By Olga Kharif
With much of the world bottled up at home because of coronavirus, getting people to play video games is no problem. Getting them to spend money is another thing.
That’s the challenge facing the video-game industry right now. The good news is more people are getting into gaming — possibly for the first time — and others are playing more than ever before. Hours and hours more. Verizon Communications Inc. has said gaming jumped 75% on its network after people started going into lockdown.
By late March, between 57% and 71% of people surveyed in the U.S., France, Germany and the U.K. were playing more, according to Nielsen. They’re building tropical homes in Animal Crossing: New Horizons or blasting enemy troops in Call of Duty: Warzone. Fortnite has seen record levels of engagement in the past few weeks, according to developer Epic Games Inc.
What many gamers aren’t doing is opening their wallets. They’ve gravitated toward free-to-play games and often avoid in-app buying — say, the purchase of a new weapon or skin for their character. They also don’t engage as much with ads, a key way that companies generate revenue. And with the economy in disarray, that might not change soon.
“You may not see as large an increase in spending as the rise in play times may suggest,” said Lewis Ward, research director of gaming at IDC.
Compared with people who were gaming more, Nielsen found that only about half as many were increasing their spending on the pastime.
A similar picture is emerging for ads. When gaming use surged 60% in China, only 15% more people engaged with advertising, according to IronSource, which helps game developers serve up commercials. In the U.S., ad engagement also grew less than half as quickly as game play.
These new casual gamers are looking for cheap pursuits. On Google, searches for free games in March jumped to their highest level in four years. Searches for paid games remained flat.
Of the 10 most downloaded mobile games for the week of March 29, nine were free to play, according to tracker App Annie. That week, people worldwide downloaded more than 1.2 billion games — about 50% more than during an average week.
Even if game companies can coax their new customers into spending more, many users may not hang around after the crisis is over and millions of people go back to work.
For now, though, games are in the spotlight — and there may be an opportunity to turn some of these casual players into more loyal customers.

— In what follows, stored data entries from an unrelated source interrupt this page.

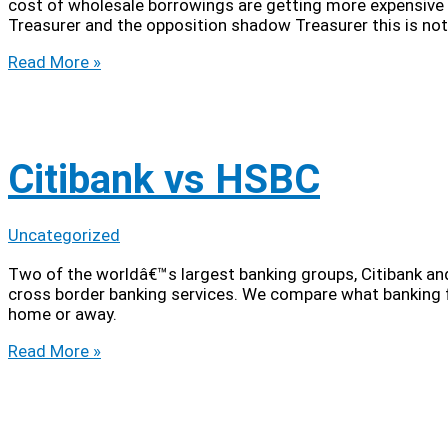
cost of wholesale borrowings are getting more expensive 
Treasurer and the opposition shadow Treasurer this is not
Top
Read More »
10
Ways
to
Screw
the
Citibank vs HSBC
Big
4
Banks
Uncategorized
Two of the worldâ€™s largest banking groups, Citibank and
cross border banking services. We compare what banking fa
home or away.
Citibank
Read More »
vs
HSBC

Other popular titles during the pandemic include Roblox and Microsoft Corp.’s Minecraft. They let stuck-at-home kids not only play but stay in touch with their friends, said Carter Rogers, principal analyst at research firm SuperData, part of Nielsen.
Fortnite’s record-setting use in recent weeks may be especially impressive, given how popular the game has been over the past few years.
“We’re humbled that players continue to find Fortnite to be a safe, fun, and ever-changing space to connect despite being physically apart during this time,” Epic Games said in a statement.
All that activity is generating an upswing in revenue to the industry, just not as big a gain as the booming use might suggest.
The week of March 15, people spent three-quarters of what they shelled out on games during the run-up to Christmas, according to SuperData. The biggest game publishers could see a 10% to 20% increase in revenue over the stay-at-home period, according to Bloomberg Intelligence.
“Warzone being a new release will benefit disproportionately, but we’ve seen other titles — like Roblox, Playrix’s mobile games and Riot’s new Valorant, which is only in beta — see strong interest,” said Matthew Kanterman, an analyst at Bloomberg Intelligence.
The coronavirus outbreak has also made some video-game hardware, such as Nintendo Switch, tougher to find — at least partly because of supply disruptions. Physical copies of some games, such as Resident Evil 3, also are in short supply.
Cheating has been another issue, made worse by the free-to-play model. Activision recently removed 50,000 accounts from Warzone for not playing by the rules — for example, using so-called aimbots to take out enemies — but many of these users simply created new free accounts and kept right on firing away.
Ultimately, the biggest threat to gaming is a long economic slump. Essential goods and services — food, shelter, utilities — are going to take precedence over virtual loot.
That would make it hard for the industry to sustain any sales gain.
“We are definitely in a period of higher spending, and we could see it continuing for the next two to three months,” Rogers said. “As people have less income, they might cut back on things like entertainment.”